EXERCISES TO COMPLETE:
1) Please reproduce the passage of the combustion air text that opens with the words containing "This post is" and closes with "admitting cold drafts.".
2) According to the combustion air text, why shouldn't openings be made in a building before the need for combustion air is evaluated? Answer in one to three sentences.

This post is a revised version of the last post about Evaluating Combustion Air. The changes are a result of the many discussions I had with the experts in the previous post. You know who you are. Thank you. I continue to value your suggestions. Feel free to comment and thanks again.
Evaluating Combustion Air
This procedure helps evaluate the need for supplemental combustion air during worst-case testing in a building with a naturally drafting chimney. Don’t make openings in the building without evaluating the need for combustion air. These new openings can lead to unintended consequences like pressurizing or depressurizing the CAZ or admitting cold drafts.
Evaluating the CAZ Volume
In the average building with more than 0.40 natural air changes per hour, the combustion appliance zone or CAZ should contain more than 50 cubic feet of volume for each 1000 BTUH of combustion-appliance input. However, a smaller volume may provide adequate combustion air and a larger volume may not depending on the airtightness of the CAZ.

RECORDED INFORMATION:
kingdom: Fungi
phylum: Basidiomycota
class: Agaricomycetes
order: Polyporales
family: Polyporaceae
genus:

SOLVED TASKS:
1)
This post is a revised version of the last post about Evaluating Combustion Air. The changes are a result of the many discussions I had with the experts in the previous post. You know who you are. Thank you. I continue to value your suggestions. Feel free to comment and thanks again.
Evaluating Combustion Air
This procedure helps evaluate the need for supplemental combustion air during worst-case testing in a building with a naturally drafting chimney. Don’t make openings in the building without evaluating the need for combustion air. These new openings can lead to unintended consequences like pressurizing or depressurizing the CAZ or admitting cold drafts.

2) New openings can have unintended consequences, such as pressurizing or depressurizing the combustion appliance zone (CAZ) or letting in cold drafts.